■ **WHAT TO PRODUCE**
Would you please copy all of the data exactly, skipping the images?

■ **THE DATA**
=== Section Start ===

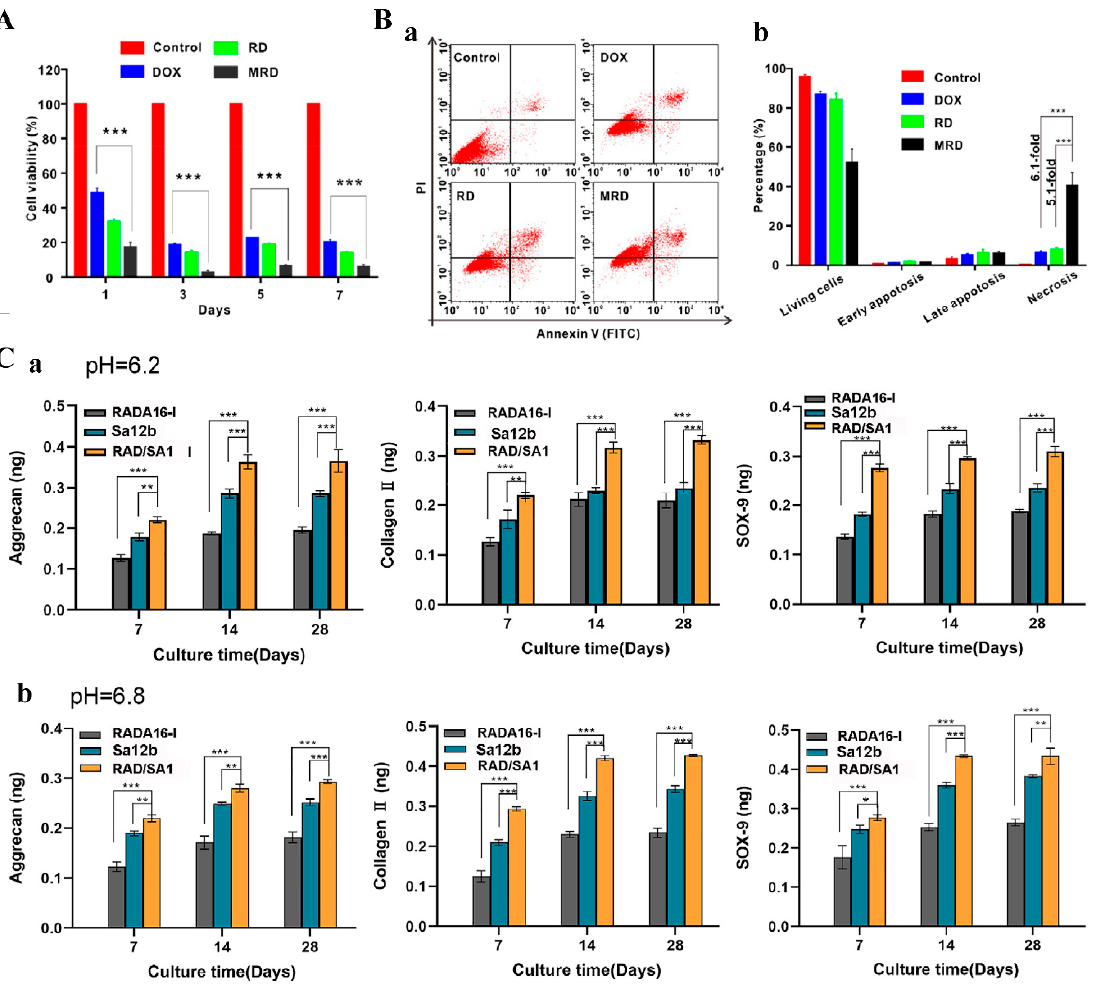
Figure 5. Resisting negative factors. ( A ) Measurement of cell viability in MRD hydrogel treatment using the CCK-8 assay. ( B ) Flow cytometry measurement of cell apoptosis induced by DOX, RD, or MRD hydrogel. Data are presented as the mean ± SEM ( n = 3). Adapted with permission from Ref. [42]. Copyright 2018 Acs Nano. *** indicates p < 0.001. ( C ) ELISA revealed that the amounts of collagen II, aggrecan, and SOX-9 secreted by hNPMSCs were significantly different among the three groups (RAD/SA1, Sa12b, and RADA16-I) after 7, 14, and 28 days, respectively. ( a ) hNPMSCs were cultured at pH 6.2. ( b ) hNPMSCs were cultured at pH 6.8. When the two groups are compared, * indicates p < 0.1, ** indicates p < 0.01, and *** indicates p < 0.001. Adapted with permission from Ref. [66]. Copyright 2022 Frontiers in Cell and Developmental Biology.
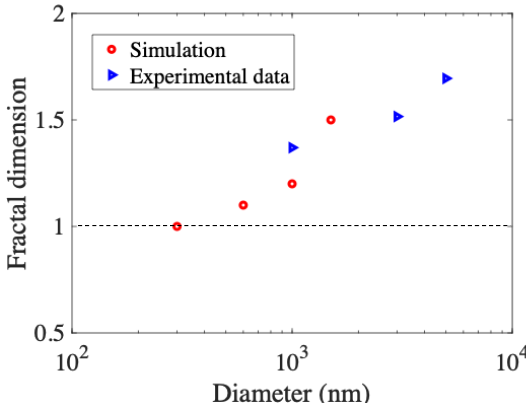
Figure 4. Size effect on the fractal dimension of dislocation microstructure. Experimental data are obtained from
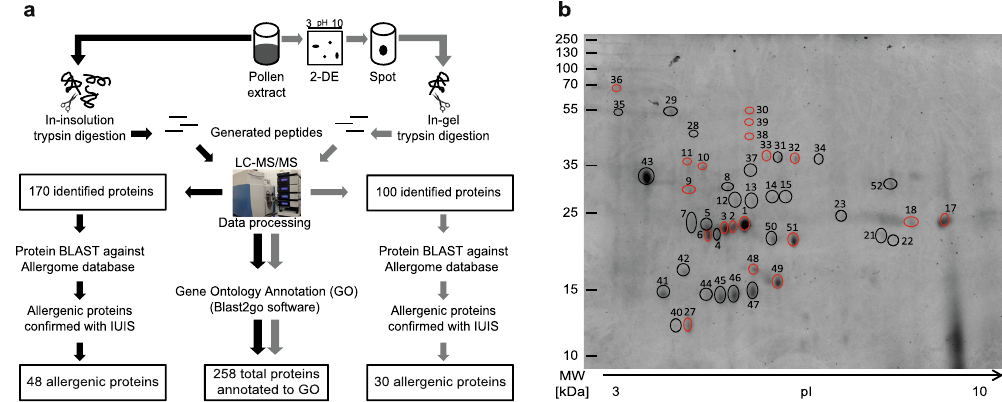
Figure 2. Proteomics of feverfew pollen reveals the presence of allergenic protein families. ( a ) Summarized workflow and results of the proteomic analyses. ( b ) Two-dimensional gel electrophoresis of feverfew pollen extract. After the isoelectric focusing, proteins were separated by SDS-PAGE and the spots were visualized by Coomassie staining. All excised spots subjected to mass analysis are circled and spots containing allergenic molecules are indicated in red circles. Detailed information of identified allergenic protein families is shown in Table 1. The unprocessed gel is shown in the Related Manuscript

=== Section End ===

■ **WRITTEN RESPONSE**
Figure 5. Resisting negative factors. ( A ) Measurement of cell viability in MRD hydrogel treatment using the CCK-8 assay. ( B ) Flow cytometry measurement of cell apoptosis induced by DOX, RD, or MRD hydrogel. Data are presented as the mean ± SEM ( n = 3). Adapted with permission from Ref. [42]. Copyright 2018 Acs Nano. *** indicates p < 0.001. ( C ) ELISA revealed that the amounts of collagen II, aggrecan, and SOX-9 secreted by hNPMSCs were significantly different among the three groups (RAD/SA1, Sa12b, and RADA16-I) after 7, 14, and 28 days, respectively. ( a ) hNPMSCs were cultured at pH 6.2. ( b ) hNPMSCs were cultured at pH 6.8. When the two groups are compared, * indicates p < 0.1, ** indicates p < 0.01, and *** indicates p < 0.001. Adapted with permission from Ref. [66]. Copyright 2022 Frontiers in Cell and Developmental Biology.
Figure 4. Size effect on the fractal dimension of dislocation microstructure. Experimental data are obtained from
Figure 2. Proteomics of feverfew pollen reveals the presence of allergenic protein families. ( a ) Summarized workflow and results of the proteomic analyses. ( b ) Two-dimensional gel electrophoresis of feverfew pollen extract. After the isoelectric focusing, proteins were separated by SDS-PAGE and the spots were visualized by Coomassie staining. All excised spots subjected to mass analysis are circled and spots containing allergenic molecules are indicated in red circles. Detailed information of identified allergenic protein families is shown in Table 1. The unprocessed gel is shown in the Related Manuscript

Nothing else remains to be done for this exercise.